Ситуация на факультете осложнилась: активисты разъясняли постановление, информаторы доносили о том, что не все еще «определились». Недаром парторг филологического факультета, преподаватель немецкого языка А. И. Редина[1369] в своем докладе «О росте парторганизации и воспитании молодых коммунистов», сделанном 23 сентября 1946 г. на закрытом партсобрании факультета, где присутствовало 94 человека – 64 члена ВКП(б) и 29 кандидатов, обратила особое внимание на вопиющее обстоятельство: «Все ли студенты поняли постановление ЦК партии о журналах “Звезда” и “Ленинград”? Нет! И я заявляю это со всей ответственностью»[1370]. Особенное внимание коммунистов вызвал тот факт, что некоторые из студентов факультета поддерживают отношения с осужденной постановлением А. А. Ахматовой – навещают ее дома, приносят цветы: «Цветы Ахматовой студентки приносили до постановления ЦК или после? – Цветы приносили до постановления, а навещали после»[1371].
Брожение по поводу постановления ЦК о литературных журналах продолжалось. Основные шишки падали на седую голову Б. М. Эйхенбаума. С момента первого упоминания об Эйхенбауме в статье Н. Маслина в «Культуре и жизни» от 10 августа Борис Михайлович стал основной целью критики и в Пушкинском Доме, и на факультете, и даже в прессе.
6 сентября состоялось открытое собрание парторганизации Ленинградского университета, на котором обсуждалось постановление ЦК. Ленинградское отделение ТАСС сообщало в ленте новостей:
«На собрании коммунистов Ленинградского университета, посвященном постановлению ЦК ВКП(б) о журналах “Звезда” и “Ленинград”, с докладом выступил проф[ессор] Вознесенский.
Докладчик указал на ряд существенных недостатков в политическом воспитании студенчества.
В стенах университета формируются взгляды людей, призванных в будущем стать воспитателями молодежи в духе марксистско-ленинского литературоведения. Об этом зачастую забывают некоторые профессора и преподаватели, особенно филологического факультета. Сюда все еще проникают чуждые влияния: эстетство, враждебные нам идейки “искусства для искусства” и т. д.

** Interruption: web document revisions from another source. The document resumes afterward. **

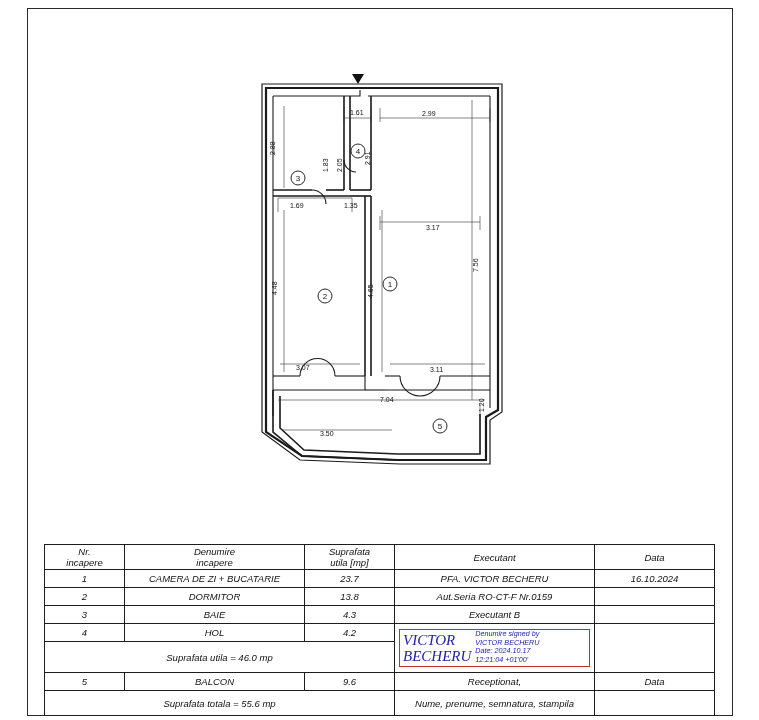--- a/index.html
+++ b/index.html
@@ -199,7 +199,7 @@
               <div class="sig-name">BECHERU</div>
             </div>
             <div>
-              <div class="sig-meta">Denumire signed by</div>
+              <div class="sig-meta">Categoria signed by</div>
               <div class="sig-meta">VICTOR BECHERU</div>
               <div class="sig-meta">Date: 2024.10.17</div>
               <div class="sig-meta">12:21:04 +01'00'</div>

На серьезные упущения и промахи в идеологической работе указывали также выступившие в прениях проф[ессор] [М. В.] Серебряков, доцент [З. Н.] Мелещенко, кандидат юридических наук [Р. Л.] Бобров, аспирант кафедры русского языка [Б. С.] Локшина и другие.
Они подчеркивали, что на ряде факультетов критика до сих пор ведется боязливо, с учетом приятельских отношений. Нет большевистской принципиальности. Все это вредит делу, мешает развертыванию научной и учебной работы с необходимой глубиной и размахом»[1372].

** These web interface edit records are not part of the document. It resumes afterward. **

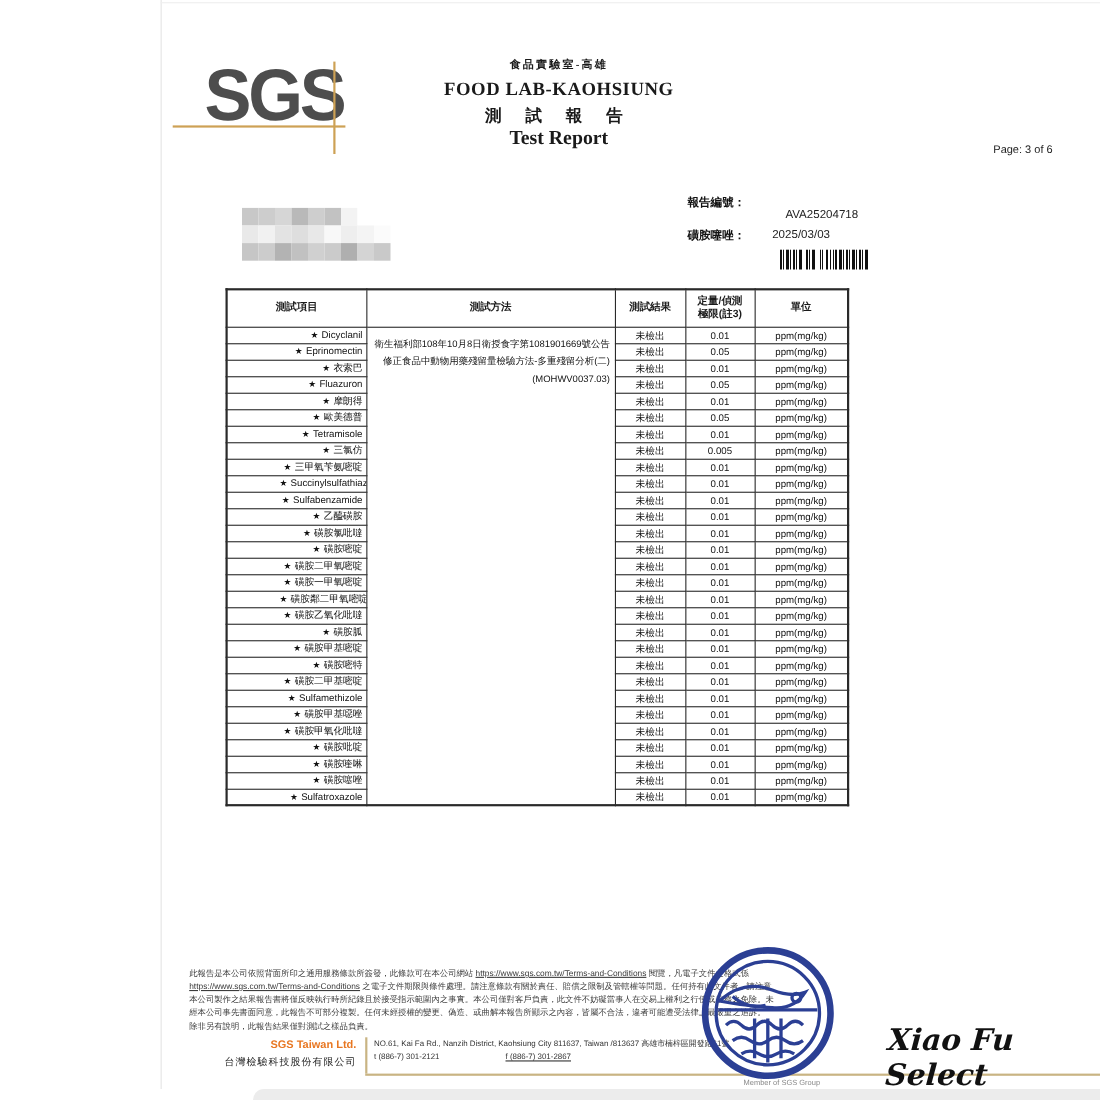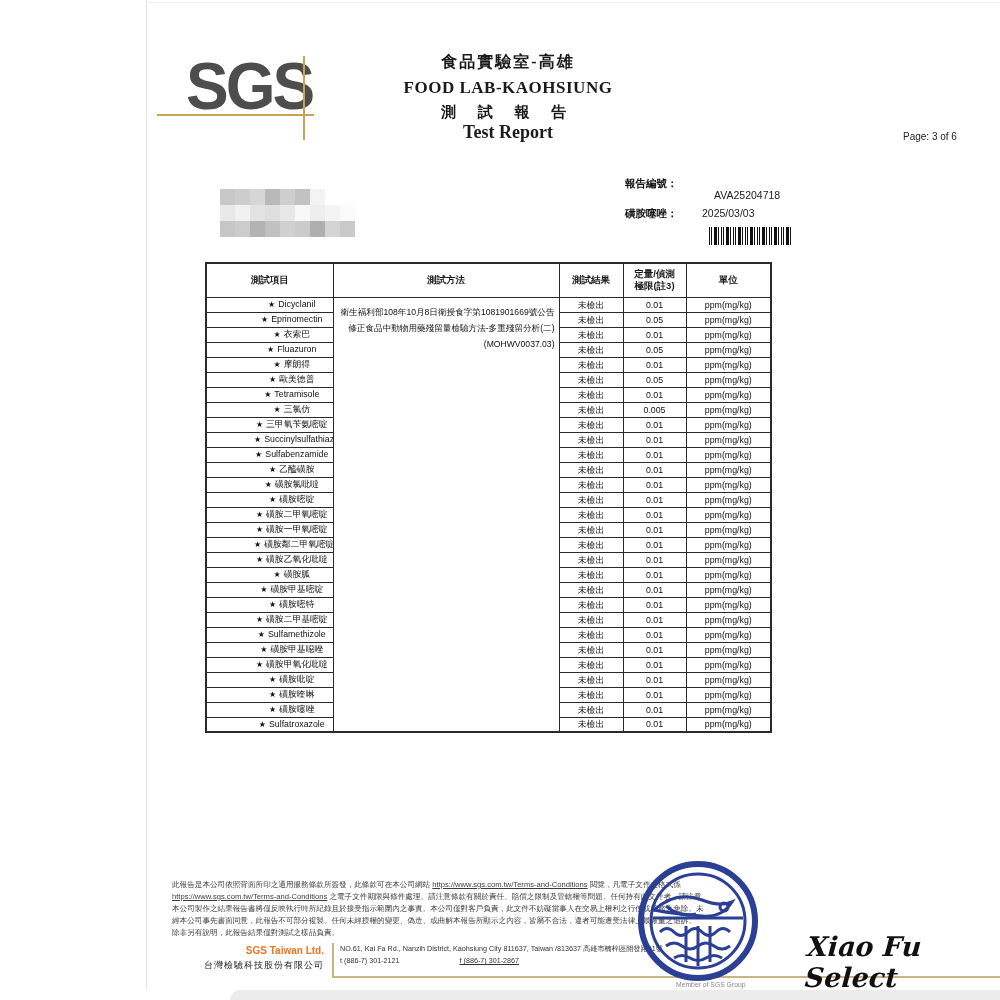--- a/index.html
+++ b/index.html
@@ -22,7 +22,7 @@
 
   
   .hdr { left:358px; top:52px; width:300px; text-align:center; font-family:"Liberation Serif", serif; }
-  .hdr .zh1 { font-size:16px; font-weight:bold; letter-spacing:2px; }
+  .hdr .zh1 { font-size:10px; font-weight:bold; letter-spacing:2px; }
   .hdr .en1 { font-size:17px; font-weight:bold; margin-top:5px; letter-spacing:0.5px; }
   .hdr .zh2 { font-size:15px; font-weight:bold; letter-spacing:9px; margin-top:5px; }
   .hdr .en2 { font-size:18px; font-weight:bold; }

Б. С. Локшина говорила о положении на факультете:
«В своем докладе т. Вознесенский большое внимание уделил нашему факультету; в сущности – это правильно, так как указания в области литературы, сделанные ЦК партии, в первую очередь касаются нашего факультета. Мы должны бороться с декадентством Анны Ахматовой, с пошляками [sic!] Зощенко! Но нам это сделать очень трудно. ‹…›
Грешили мы и тем, что преклонялись перед авторитетами. Были у нас на факультете встречи с многими писателями и поэтами, после которых они всегда говорили, что эти встречи им многое дали, так как наша молодежь выдвигала требования, попросту указывала на их недостатки. Наряду с встречами нужными, каемся всенародно, были у нас “творческие” встречи с Анной Ахматовой. Правда, одна. Отнеслись к ней с уважением, как к обломку старой культуры, молодежь не бурно реагировала на ее высказывания, на выступление. В своей массе молодежь у нас здоровая и не может поддаться влиянию пессимизма Ахматовой»[1373].